--- Stored data ---
- - - - - - -
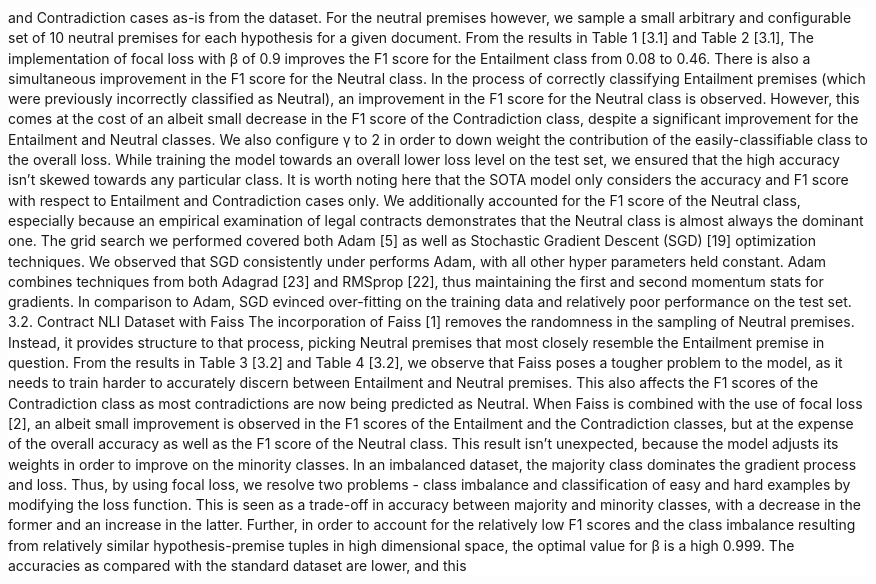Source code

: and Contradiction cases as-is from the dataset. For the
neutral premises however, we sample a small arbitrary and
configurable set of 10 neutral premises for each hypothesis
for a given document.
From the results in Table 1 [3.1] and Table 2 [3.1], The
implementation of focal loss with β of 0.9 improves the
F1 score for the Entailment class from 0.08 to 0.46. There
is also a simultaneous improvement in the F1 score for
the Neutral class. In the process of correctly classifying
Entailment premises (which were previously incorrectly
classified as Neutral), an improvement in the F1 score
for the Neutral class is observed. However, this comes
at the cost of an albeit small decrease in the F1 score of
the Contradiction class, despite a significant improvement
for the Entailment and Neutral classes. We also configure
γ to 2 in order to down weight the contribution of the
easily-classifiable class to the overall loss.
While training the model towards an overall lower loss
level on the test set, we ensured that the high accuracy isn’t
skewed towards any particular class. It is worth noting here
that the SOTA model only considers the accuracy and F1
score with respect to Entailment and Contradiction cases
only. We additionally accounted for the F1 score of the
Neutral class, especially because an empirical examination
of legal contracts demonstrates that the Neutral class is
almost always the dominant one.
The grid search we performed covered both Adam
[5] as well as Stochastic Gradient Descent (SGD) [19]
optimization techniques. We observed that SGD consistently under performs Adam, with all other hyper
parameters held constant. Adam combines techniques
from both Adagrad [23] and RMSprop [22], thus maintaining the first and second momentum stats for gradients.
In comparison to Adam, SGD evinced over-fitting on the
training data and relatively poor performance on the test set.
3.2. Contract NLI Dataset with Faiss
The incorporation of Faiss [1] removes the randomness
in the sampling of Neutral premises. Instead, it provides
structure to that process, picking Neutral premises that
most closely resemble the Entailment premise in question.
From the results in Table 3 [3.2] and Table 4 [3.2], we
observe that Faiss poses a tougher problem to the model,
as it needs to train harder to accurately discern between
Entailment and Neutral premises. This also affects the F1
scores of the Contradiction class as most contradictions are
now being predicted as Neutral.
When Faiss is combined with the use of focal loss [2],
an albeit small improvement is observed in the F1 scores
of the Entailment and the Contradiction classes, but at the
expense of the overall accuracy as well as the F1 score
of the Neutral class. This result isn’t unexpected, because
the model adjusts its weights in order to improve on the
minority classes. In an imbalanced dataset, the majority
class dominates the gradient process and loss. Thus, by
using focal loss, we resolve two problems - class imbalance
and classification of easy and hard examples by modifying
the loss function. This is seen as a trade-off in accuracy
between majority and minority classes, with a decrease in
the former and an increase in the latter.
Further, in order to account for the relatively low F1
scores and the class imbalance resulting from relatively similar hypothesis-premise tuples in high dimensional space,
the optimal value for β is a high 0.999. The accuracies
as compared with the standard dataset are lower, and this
- - - - - - -
--- Activity ---
Taking the lines above, repeat exactly those from the line that contains "The incorporation of" through the line that contains "observe that Faiss", and both of those lines as well. Include nothing else.

--- Output for this exercise ---
The incorporation of Faiss [1] removes the randomness
in the sampling of Neutral premises. Instead, it provides
structure to that process, picking Neutral premises that
most closely resemble the Entailment premise in question.
From the results in Table 3 [3.2] and Table 4 [3.2], we
observe that Faiss poses a tougher problem to the model,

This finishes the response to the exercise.